DIRECTION A: List each distinct percentage figure that appears in the mortgage rates post below.

READING TEXT:
=====
Thursday, June 27, 2013

U.S. mortgage rates jump to 2-year high

As many folks know, mortgage rates are on the rise.  Will the increase put a damper on the housing and economic recovery or will it stoke new home sales by encouraging prospective home buyers to move quicker? The article below does a great job of explaining why we are facing higher mortgage rates in light of Ben Bernanke and the FED's actions.

Read more here: http://www.miamiherald.com/2013/06/27/v-print/3474352/us-mortgage-rates-jump-to-2-year.html#storylink=cpy

U.S. mortgage rates jump to 2-year high

U.S. mortgage rates have suddenly jumped from near-record lows and are adding thousands of dollars to the cost of buying a home.

The average rate on the 30-year fixed loan soared this week to 4.46 percent, according to a report Thursday from mortgage buyer Freddie Mac. That’s the highest average in two years and a full point more than a month ago.

The surge in mortgage rates follows the Federal Reserve’s signal that it could slow its bond purchases later this year. A pullback by the Fed would likely send long-term interest rates even higher.

In the short run, the spike in mortgage rates might be causing more people to consider buying a home soon. Rates are still low by historical standards, and would-be buyers would want to lock them in before they rise further.

But eventually, more expensive home loans could price some people out and slow the housing market’s momentum, which has helped drive the U.S. economy over the past year.

“People are getting off the fence a little bit more or choosing to buy now instead of choosing to buy three months from now,” said Anthony Geraci, a Cleveland real estate broker-owner who says he’s seeing more sales activity lately in his market.

Mortgage rates are rising because they tend to track the yield on the 10-year Treasury note, a benchmark for most long-term interest rates. The 10-year yield began rising from near-record lows in May after speculation grew that the Fed might be closer to reducing its bond purchases.

In early May, the average rate on a 30-year mortgage was 3.35 percent, just above the record low of 3.31 percent.

But rates began to surge – and stocks plunged – after Fed Chairman Ben Bernanke made more explicit comments last week about the Fed’s plans. He said the Fed would likely begin to scale back its bond buying later this year if the economy continued to strengthen.

The rate on 30-year loan soared from 3.93 percent last week to 4.46 percent this week – the biggest one-week jump in 26 years.

The effect on buyers’ wallets in just the past two months is striking.

A buyer who locked in a 3.35 percent rate in early May on a $200,000 mortgage would pay $881 a month, according to Bankrate.com. The same mortgage at a 4.46 percent rate would run $1,008 a month.
=====
DIRECTION B: In the records below, format the part that opens with the line containing "state / province: Chiapas" and closes with the line containing "collectors: J. L. Gardner" as a numbered list. Include both of those lines and leave out any blank lines.

Entries from a dataset
=====
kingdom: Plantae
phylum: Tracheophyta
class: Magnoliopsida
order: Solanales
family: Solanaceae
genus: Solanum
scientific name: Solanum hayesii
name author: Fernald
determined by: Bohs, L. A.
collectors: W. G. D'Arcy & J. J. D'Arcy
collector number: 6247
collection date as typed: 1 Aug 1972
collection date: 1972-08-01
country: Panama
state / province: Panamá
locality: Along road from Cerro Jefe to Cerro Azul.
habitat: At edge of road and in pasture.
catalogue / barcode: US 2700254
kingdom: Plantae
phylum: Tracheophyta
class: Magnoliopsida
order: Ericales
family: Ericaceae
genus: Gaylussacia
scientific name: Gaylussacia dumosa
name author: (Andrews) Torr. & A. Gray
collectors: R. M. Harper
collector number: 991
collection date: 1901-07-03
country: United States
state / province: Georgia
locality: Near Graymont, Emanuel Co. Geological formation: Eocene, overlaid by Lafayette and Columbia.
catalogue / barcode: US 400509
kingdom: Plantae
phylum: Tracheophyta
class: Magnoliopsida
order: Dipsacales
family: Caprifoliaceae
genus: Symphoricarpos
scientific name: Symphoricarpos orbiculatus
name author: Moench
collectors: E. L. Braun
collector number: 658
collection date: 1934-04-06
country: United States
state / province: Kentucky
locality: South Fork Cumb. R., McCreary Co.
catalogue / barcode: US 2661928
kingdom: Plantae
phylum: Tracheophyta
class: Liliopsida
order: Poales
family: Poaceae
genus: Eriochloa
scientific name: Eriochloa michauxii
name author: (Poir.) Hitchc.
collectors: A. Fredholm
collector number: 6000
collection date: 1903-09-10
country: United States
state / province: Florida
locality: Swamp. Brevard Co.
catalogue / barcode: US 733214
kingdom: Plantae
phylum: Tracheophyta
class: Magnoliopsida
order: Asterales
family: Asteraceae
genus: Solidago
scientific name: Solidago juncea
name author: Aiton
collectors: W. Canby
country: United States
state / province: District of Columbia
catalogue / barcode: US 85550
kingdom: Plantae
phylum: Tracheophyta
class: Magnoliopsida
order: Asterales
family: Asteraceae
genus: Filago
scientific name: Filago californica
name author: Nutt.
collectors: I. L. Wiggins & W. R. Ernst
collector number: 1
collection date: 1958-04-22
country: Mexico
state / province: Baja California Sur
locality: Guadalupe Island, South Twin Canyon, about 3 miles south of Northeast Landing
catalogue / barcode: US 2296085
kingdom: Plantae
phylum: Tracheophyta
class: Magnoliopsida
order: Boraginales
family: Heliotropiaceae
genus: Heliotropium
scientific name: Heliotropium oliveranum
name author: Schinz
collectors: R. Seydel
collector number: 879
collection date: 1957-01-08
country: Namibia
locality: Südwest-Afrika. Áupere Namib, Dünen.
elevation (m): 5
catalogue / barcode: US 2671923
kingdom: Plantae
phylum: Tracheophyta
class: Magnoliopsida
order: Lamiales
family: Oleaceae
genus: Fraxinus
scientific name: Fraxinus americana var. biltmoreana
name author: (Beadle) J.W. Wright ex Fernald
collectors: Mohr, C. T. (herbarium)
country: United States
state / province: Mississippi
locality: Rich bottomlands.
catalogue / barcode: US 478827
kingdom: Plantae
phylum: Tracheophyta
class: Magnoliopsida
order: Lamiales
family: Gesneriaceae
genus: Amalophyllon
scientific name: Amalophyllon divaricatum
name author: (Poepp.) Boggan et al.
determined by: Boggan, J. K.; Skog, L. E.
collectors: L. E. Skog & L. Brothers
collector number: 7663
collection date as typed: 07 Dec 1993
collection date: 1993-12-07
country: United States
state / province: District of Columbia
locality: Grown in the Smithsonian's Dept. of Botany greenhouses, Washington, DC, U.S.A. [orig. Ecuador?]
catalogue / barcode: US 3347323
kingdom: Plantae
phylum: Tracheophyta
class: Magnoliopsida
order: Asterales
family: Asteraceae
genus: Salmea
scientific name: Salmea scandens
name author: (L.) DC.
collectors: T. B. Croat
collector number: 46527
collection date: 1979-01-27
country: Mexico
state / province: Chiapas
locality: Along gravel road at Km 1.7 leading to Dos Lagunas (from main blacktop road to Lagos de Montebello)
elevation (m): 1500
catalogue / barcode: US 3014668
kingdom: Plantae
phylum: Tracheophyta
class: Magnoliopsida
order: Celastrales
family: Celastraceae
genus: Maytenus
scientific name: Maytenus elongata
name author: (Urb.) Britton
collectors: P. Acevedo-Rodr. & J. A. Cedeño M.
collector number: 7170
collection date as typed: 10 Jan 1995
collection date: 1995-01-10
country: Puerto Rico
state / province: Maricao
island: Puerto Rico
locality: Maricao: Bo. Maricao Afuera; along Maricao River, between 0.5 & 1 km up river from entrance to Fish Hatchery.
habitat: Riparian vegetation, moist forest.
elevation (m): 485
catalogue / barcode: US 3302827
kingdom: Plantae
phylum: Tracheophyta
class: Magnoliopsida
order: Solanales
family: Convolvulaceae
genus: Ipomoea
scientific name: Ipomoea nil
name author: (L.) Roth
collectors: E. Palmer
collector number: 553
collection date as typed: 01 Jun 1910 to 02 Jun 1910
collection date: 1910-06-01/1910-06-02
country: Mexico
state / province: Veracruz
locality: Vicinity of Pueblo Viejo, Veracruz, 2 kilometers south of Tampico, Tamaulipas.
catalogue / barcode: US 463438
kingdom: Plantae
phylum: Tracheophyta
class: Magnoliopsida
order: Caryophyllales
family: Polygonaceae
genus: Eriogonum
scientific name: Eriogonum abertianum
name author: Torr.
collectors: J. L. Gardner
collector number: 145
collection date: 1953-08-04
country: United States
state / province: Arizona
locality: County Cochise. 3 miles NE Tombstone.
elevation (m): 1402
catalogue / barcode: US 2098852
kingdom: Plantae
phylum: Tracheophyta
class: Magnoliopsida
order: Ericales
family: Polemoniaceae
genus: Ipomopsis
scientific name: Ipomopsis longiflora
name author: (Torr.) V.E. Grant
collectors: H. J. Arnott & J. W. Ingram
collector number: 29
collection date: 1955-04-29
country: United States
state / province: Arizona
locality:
=====
WRITTEN RESPONSE A:
4.46 percent
3.35 percent
3.31 percent
3.93 percent

WRITTEN RESPONSE B:
1. state / province: Chiapas
2. locality: Along gravel road at Km 1.7 leading to Dos Lagunas (from main blacktop road to Lagos de Montebello)
3. elevation (m): 1500
4. catalogue / barcode: US 3014668
5. kingdom: Plantae
6. phylum: Tracheophyta
7. class: Magnoliopsida
8. order: Celastrales
9. family: Celastraceae
10. genus: Maytenus
11. scientific name: Maytenus elongata
12. name author: (Urb.) Britton
13. collectors: P. Acevedo-Rodr. & J. A. Cedeño M.
14. collector number: 7170
15. collection date as typed: 10 Jan 1995
16. collection date: 1995-01-10
17. country: Puerto Rico
18. state / province: Maricao
19. island: Puerto Rico
20. locality: Maricao: Bo. Maricao Afuera; along Maricao River, between 0.5 & 1 km up river from entrance to Fish Hatchery.
21. habitat: Riparian vegetation, moist forest.
22. elevation (m): 485
23. catalogue / barcode: US 3302827
24. kingdom: Plantae
25. phylum: Tracheophyta
26. class: Magnoliopsida
27. order: Solanales
28. family: Convolvulaceae
29. genus: Ipomoea
30. scientific name: Ipomoea nil
31. name author: (L.) Roth
32. collectors: E. Palmer
33. collector number: 553
34. collection date as typed: 01 Jun 1910 to 02 Jun 1910
35. collection date: 1910-06-01/1910-06-02
36. country: Mexico
37. state / province: Veracruz
38. locality: Vicinity of Pueblo Viejo, Veracruz, 2 kilometers south of Tampico, Tamaulipas.
39. catalogue / barcode: US 463438
40. kingdom: Plantae
41. phylum: Tracheophyta
42. class: Magnoliopsida
43. order: Caryophyllales
44. family: Polygonaceae
45. genus: Eriogonum
46. scientific name: Eriogonum abertianum
47. name author: Torr.
48. collectors: J. L. Gardner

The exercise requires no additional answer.